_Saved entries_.
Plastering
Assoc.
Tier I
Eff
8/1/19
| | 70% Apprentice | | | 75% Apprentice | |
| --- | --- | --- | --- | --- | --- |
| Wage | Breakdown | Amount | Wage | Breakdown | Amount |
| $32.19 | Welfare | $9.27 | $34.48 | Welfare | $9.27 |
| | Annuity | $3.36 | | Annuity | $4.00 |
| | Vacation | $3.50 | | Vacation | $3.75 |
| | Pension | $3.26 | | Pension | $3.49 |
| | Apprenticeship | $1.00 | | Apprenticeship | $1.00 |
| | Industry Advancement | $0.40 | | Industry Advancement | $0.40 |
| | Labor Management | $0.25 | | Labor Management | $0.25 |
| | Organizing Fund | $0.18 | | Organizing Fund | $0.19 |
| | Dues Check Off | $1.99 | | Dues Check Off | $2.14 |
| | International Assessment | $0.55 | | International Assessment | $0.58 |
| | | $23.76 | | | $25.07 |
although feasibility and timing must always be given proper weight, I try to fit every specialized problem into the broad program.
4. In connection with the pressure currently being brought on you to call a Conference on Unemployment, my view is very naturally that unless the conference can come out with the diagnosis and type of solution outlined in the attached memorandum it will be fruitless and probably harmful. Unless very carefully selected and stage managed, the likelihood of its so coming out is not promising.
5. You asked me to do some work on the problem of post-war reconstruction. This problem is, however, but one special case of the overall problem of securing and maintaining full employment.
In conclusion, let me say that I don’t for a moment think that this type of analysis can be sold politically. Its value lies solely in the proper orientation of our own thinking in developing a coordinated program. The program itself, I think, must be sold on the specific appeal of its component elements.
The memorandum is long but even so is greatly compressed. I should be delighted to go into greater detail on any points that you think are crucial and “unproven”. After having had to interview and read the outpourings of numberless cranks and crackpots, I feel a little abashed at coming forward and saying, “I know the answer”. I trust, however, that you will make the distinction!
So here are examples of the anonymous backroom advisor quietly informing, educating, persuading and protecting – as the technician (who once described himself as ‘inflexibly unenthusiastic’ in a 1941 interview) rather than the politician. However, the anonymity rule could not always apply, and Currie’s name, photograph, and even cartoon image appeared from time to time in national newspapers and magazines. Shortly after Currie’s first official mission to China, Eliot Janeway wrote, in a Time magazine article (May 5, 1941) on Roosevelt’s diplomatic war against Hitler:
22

_Your assignment_.
Only one stretch is wanted, so please give again exactly the lines from the start of the data through the line containing "In conclusion, let", both ends included.

_Exercise result_.
Plastering
Assoc.
Tier I
Eff
8/1/19
| | 70% Apprentice | | | 75% Apprentice | |
| --- | --- | --- | --- | --- | --- |
| Wage | Breakdown | Amount | Wage | Breakdown | Amount |
| $32.19 | Welfare | $9.27 | $34.48 | Welfare | $9.27 |
| | Annuity | $3.36 | | Annuity | $4.00 |
| | Vacation | $3.50 | | Vacation | $3.75 |
| | Pension | $3.26 | | Pension | $3.49 |
| | Apprenticeship | $1.00 | | Apprenticeship | $1.00 |
| | Industry Advancement | $0.40 | | Industry Advancement | $0.40 |
| | Labor Management | $0.25 | | Labor Management | $0.25 |
| | Organizing Fund | $0.18 | | Organizing Fund | $0.19 |
| | Dues Check Off | $1.99 | | Dues Check Off | $2.14 |
| | International Assessment | $0.55 | | International Assessment | $0.58 |
| | | $23.76 | | | $25.07 |
although feasibility and timing must always be given proper weight, I try to fit every specialized problem into the broad program.
4. In connection with the pressure currently being brought on you to call a Conference on Unemployment, my view is very naturally that unless the conference can come out with the diagnosis and type of solution outlined in the attached memorandum it will be fruitless and probably harmful. Unless very carefully selected and stage managed, the likelihood of its so coming out is not promising.
5. You asked me to do some work on the problem of post-war reconstruction. This problem is, however, but one special case of the overall problem of securing and maintaining full employment.
In conclusion, let me say that I don’t for a moment think that this type of analysis can be sold politically. Its value lies solely in the proper orientation of our own thinking in developing a coordinated program. The program itself, I think, must be sold on the specific appeal of its component elements.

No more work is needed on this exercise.